II - SAN CIRO ALESSANDRINO


Libro a puntate (testi di Nuccio Benanti)
I. ORIGINI E DIFFUSIONE DEL CULTO
I.1. San Ciro
La Chiesa conosce almeno sette santi di nome Ciro, vissuti tutti nei primi secoli del cristianesimo, le cui gesta sono avvolte spesso nella leggenda (Bibliotheca Sanctorum 1963). Ad un san Ciro vescovo di Cartagine accenna il Martirologio romano che ne ricorda la festa il 16 luglio. Un altro santo patriarca di Costantinopoli viene menzionato il 7 gennaio dal Sinassario costantinopolitano, raccolta di letture agiografiche sui santi commemorati in ciascun giorno dell'anno. Un Ciro vescovo di Edessa è ricordato dal Martirologio di Rabhan Sliba il 20 settembre. Un santo anacoreta egiziano dallo stesso nome, morto nel 451, è presentato dal Sinassario alessandrino al 2 luglio. Il 18 aprile è festeggiato un omonimo martire ad Harran in Mesopotamia nel 770. Un san Ciro archimandrita di Qartamin è ricordato il 10 novembre (Quaranta 1988). Infine, accomunato a san Giovanni di Edessa, ad Atanasia e alle sue tre figlie, Eudossia, Teodota e Teotiste, c’è il nostro santo indicato nel Martirologio romano come «medico, eremita e martire di Alessandria».
San Ciro alessandrino
Che san Ciro alessandrino sia stato veramente medico lo afferma il suo primo biografo, Sofronio (550-635), patriarca di Gerusalemme, autore degli Atti dei santi martiri alessandrini Ciro e Giovanni, produzione agiografica del VII secolo. In questi documenti, il dottore della chiesa riferisce che Ciro ha esercitato l’arte medica, curando i suoi pazienti all’interno di un ambulatorio. Egli spiega che, dopo avere ottenuto la guarigione da una oftalmia nel monastero dedicato ai Santi Ciro e Giovanni, a Menouthis, presso Canopo (nella foto), dove si era recato in pellegrinaggio, decise di scrivere una serie di opere sui due santi martiri per pura riconoscenza. Oltre agli Atti del martirio, vennero infatti approntati anche una biografia, un encomio e il racconto di settanta miracoli avvenuti in Egitto e in Libia. Sofronio inserì, inoltre, nei suoi scritti tre omelie attribuite a san Cirillo alessandrino (376-444), vescovo vissuto un secolo dopo san Ciro, che si era occupato della prima traslazione delle spoglie mortali dei due santi, da Alessandria al santuario di Menouthis, nei pressi della città di Canopo (Faivre 1919: 31).

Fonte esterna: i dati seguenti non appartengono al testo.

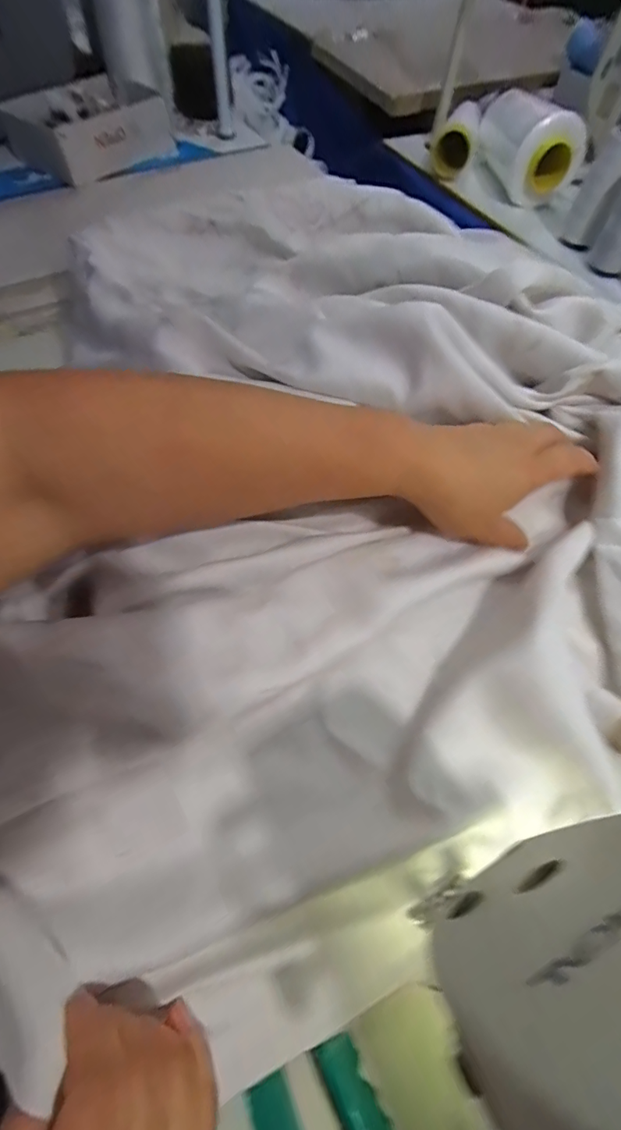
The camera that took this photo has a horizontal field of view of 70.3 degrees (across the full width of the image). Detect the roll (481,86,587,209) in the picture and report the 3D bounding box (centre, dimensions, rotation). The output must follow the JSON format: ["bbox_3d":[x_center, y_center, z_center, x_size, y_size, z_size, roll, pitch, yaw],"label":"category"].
[{"bbox_3d":[0.293,-0.571,0.594,0.094,0.076,0.151,-6,64,-3],"label":"roll"}]

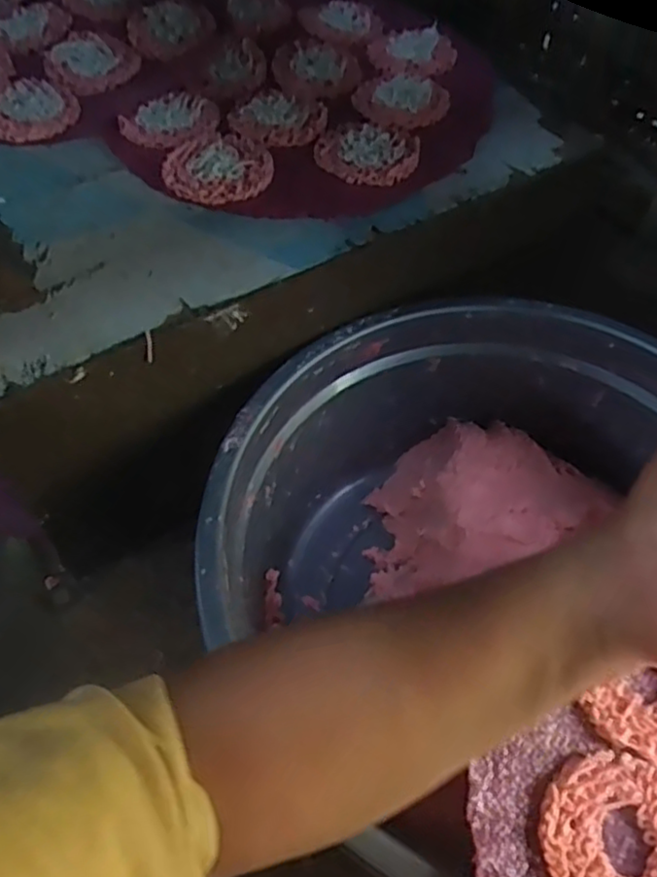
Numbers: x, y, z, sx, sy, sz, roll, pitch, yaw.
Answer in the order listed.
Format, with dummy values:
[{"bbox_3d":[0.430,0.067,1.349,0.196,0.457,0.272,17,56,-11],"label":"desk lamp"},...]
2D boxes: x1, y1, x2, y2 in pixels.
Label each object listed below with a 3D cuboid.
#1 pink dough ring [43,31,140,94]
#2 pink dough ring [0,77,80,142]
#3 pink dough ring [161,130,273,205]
[{"bbox_3d":[-0.210,-0.327,0.603,0.077,0.013,0.079,1,55,-2],"label":"pink dough ring"},{"bbox_3d":[-0.244,-0.269,0.561,0.075,0.009,0.078,-17,58,-14],"label":"pink dough ring"},{"bbox_3d":[-0.084,-0.210,0.533,0.078,0.007,0.077,1,55,-1],"label":"pink dough ring"}]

Grande fortuna ebbero gli scritti sofroniani, tanto da essere oggetto di rielaborazioni e adattamenti posteriori. Gli Atti originali, tradotti dal greco in latino da Anastasio bibliotecario, sono stati oggetto di studio da parte di Giuseppe Prevete, gesuita napoletano, autore del volume Raccolta di Atti, di scritti, e di memorie storiche intorno ai martiri alessandrini san Ciro medico e san Giovanni soldato, pubblicato per la prima volta nel 1919 e ristampato nel 1961. Lo scopo della ricerca del sacerdote era quello di «assicurare meglio colle prove la autenticità dei corpi di san Ciro e di san Giovanni nella chiesa del Gesù di Napoli» (Prevete 1961: 7).
In Italia, infatti, numerose parrocchie vantano di ospitare urne e teche contenenti reliquie attribuite a san Ciro alessandrino, il più famoso dei sette omonimi. Però non tutte le chiese sono in possesso dei documenti che ne certificano l’autenticità.
A Napoli, nella chiesa del Gesù Nuovo, oggi sono conservati gran parte dei resti del santo in un’urna marmorea posta sotto l’altare nella cappella del Crocifisso. Nonostante in molte altre città italiane (Grottaglie, Portici, Vico Equense, Torre del Greco, Atena Lucana, Sulmena, Cerignola, Castellalmare di Stabia, Sora, Frattamaggiore, Acquaviva delle Fonti, Cerreto, Bologna, Novara, Foggia, Avellino, Palermo) siano presenti tracce del culto, e in alcune di queste località anche reliquie, la devozione è particolarmente radicata solo in pochi luoghi, tra cui Marineo, che vanta il possesso del teschio del santo.